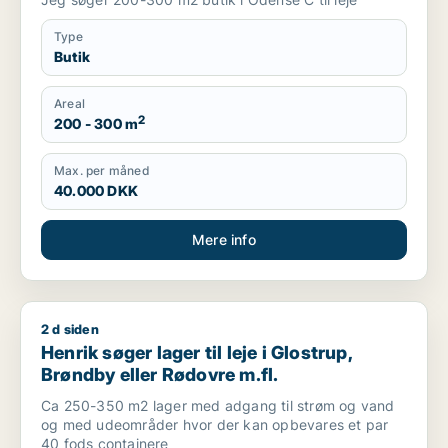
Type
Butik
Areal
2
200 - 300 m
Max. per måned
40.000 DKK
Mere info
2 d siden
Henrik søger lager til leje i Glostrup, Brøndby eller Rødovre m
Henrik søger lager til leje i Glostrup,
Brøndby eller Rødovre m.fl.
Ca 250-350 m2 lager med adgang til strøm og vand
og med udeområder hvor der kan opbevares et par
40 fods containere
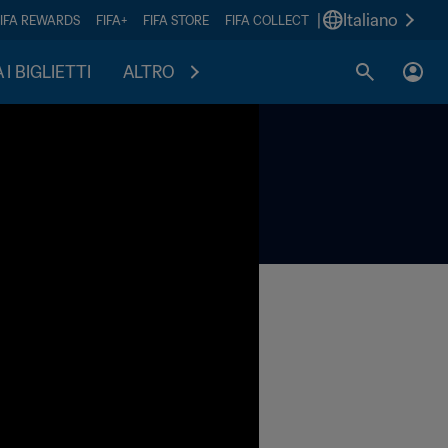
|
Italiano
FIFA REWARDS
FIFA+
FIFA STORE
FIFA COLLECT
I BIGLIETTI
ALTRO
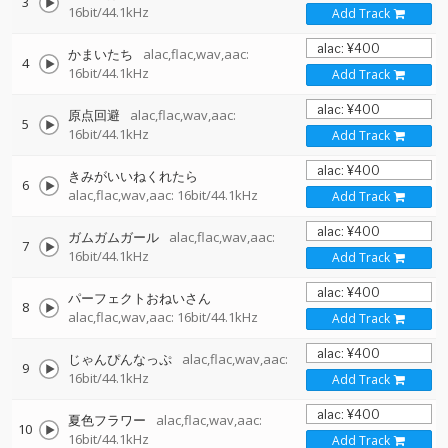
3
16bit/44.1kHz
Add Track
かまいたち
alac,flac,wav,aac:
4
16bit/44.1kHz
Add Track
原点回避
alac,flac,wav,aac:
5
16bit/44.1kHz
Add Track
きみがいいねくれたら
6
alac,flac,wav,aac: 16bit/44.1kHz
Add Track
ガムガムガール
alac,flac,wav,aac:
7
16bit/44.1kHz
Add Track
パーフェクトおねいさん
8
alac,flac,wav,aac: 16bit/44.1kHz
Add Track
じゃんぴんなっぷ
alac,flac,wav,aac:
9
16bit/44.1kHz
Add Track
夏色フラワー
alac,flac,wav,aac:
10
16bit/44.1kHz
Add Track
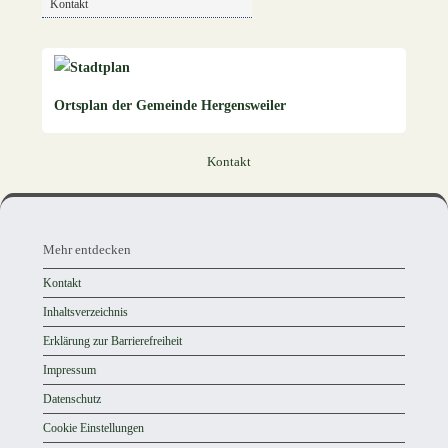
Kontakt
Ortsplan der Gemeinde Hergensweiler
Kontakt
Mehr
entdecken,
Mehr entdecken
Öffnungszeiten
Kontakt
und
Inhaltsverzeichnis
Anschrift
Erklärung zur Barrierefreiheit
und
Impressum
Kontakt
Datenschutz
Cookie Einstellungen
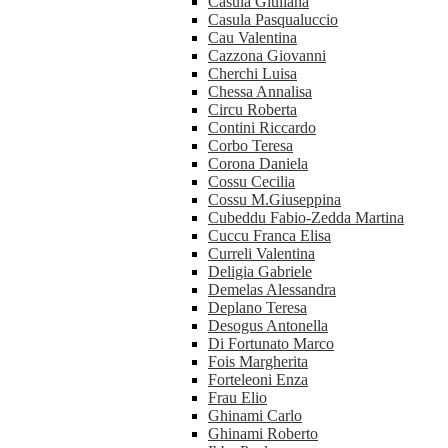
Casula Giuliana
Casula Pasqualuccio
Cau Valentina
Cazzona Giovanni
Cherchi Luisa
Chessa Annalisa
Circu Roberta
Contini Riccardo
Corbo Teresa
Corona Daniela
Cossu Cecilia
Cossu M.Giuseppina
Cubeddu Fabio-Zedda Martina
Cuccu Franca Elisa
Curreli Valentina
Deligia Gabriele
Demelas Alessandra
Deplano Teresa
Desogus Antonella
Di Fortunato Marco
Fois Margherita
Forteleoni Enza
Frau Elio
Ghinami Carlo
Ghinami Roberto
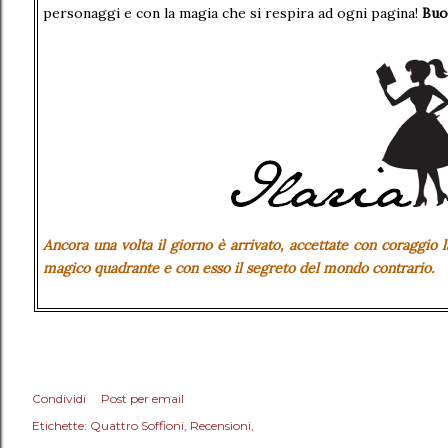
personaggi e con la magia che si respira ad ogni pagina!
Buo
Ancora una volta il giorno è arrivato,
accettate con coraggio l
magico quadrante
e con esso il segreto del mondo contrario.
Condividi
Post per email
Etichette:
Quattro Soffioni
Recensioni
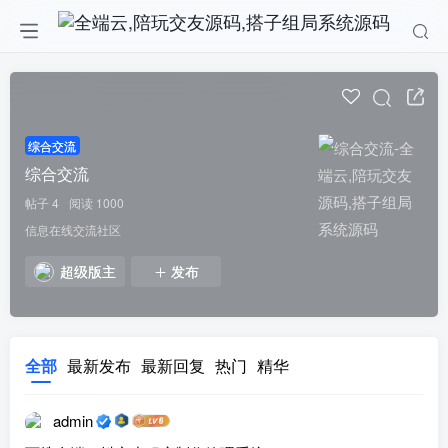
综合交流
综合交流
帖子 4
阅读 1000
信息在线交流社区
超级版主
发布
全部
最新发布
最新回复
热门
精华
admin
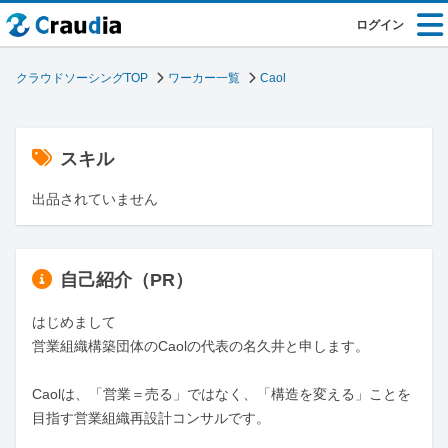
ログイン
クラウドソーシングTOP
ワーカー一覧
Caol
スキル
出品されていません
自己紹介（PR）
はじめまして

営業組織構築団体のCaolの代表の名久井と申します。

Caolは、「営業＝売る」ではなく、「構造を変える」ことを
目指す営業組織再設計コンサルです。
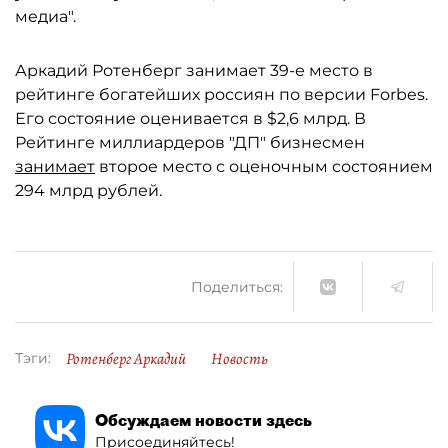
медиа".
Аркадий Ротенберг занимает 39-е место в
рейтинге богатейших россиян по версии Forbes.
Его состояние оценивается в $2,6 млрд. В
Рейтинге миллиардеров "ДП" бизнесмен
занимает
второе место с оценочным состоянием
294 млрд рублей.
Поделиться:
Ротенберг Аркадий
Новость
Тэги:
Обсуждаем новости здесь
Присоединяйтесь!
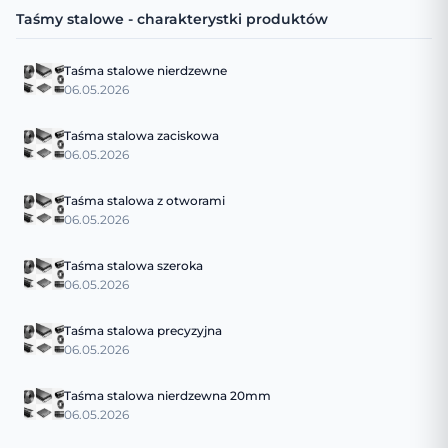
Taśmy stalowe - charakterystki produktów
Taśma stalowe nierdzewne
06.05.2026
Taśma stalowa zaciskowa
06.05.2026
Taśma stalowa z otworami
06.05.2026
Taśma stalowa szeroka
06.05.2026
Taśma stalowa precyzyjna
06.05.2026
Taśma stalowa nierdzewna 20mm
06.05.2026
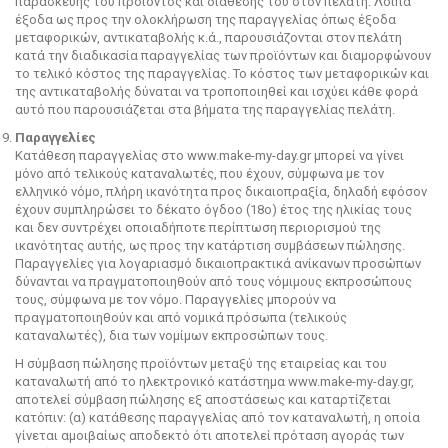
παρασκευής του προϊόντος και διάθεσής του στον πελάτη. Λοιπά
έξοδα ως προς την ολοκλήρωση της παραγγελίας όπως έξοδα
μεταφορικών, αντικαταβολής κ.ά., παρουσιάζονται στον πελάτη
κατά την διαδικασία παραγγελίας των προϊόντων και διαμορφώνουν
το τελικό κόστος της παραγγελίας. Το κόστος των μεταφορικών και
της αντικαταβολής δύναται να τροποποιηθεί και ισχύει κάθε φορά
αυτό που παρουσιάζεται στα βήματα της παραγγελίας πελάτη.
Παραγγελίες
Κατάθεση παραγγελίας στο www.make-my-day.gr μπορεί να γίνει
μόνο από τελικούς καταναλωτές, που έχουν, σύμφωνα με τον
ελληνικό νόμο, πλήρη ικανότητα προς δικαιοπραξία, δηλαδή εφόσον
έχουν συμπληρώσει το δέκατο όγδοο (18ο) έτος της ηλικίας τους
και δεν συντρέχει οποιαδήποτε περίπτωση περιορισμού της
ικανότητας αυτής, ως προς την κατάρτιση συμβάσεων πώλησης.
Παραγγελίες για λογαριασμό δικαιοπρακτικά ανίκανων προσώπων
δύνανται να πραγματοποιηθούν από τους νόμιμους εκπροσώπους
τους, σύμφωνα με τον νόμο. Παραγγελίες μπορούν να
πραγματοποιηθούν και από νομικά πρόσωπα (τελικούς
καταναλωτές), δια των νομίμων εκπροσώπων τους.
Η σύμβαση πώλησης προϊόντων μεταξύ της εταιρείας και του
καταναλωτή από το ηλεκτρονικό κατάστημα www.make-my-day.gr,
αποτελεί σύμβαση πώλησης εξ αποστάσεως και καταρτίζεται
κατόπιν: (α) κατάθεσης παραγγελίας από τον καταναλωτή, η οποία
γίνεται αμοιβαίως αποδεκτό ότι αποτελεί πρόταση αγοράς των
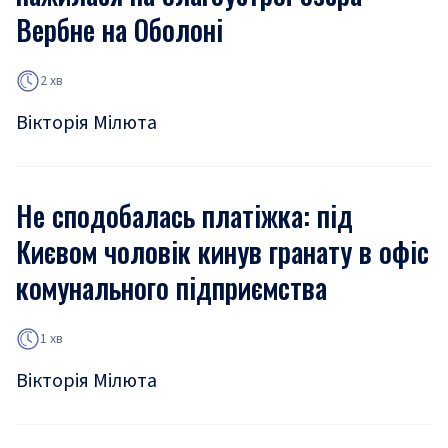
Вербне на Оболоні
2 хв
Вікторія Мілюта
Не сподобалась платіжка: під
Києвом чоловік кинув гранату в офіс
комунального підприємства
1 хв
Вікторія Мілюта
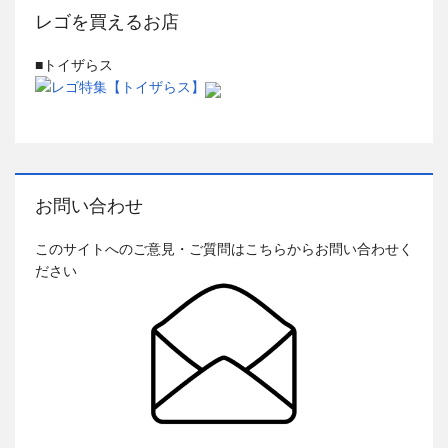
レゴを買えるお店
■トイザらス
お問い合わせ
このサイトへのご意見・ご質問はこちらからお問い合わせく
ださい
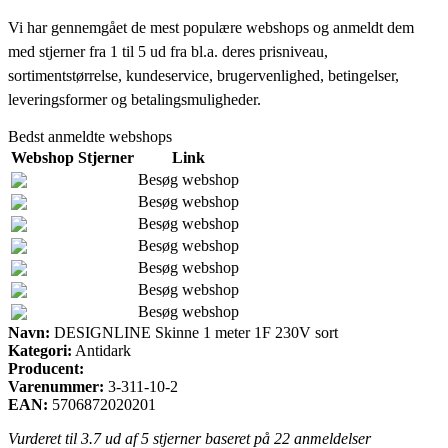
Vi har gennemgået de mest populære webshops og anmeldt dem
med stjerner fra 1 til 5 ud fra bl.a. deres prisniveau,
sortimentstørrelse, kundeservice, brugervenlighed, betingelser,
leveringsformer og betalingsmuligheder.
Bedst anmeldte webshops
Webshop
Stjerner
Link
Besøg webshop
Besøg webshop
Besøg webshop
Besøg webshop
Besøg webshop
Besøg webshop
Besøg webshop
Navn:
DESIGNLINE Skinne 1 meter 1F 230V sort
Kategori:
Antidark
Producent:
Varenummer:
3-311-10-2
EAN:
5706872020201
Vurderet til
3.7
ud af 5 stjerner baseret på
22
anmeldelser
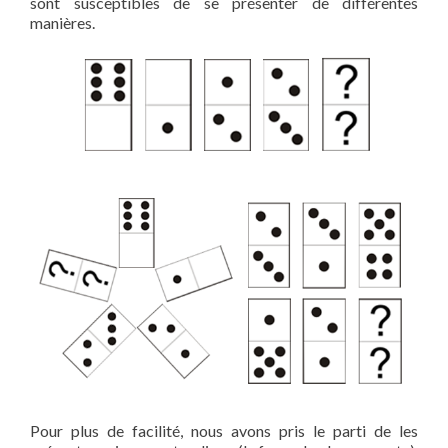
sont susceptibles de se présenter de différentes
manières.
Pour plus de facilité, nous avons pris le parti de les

# [TASK DETAILS]
Select every line in the items above that contains the word "πώλησης", and copy each one.

# [WRITTEN SOLUTION]
ικανότητας αυτής, ως προς την κατάρτιση συμβάσεων πώλησης.
Η σύμβαση πώλησης προϊόντων μεταξύ της εταιρείας και του
αποτελεί σύμβαση πώλησης εξ αποστάσεως και καταρτίζεται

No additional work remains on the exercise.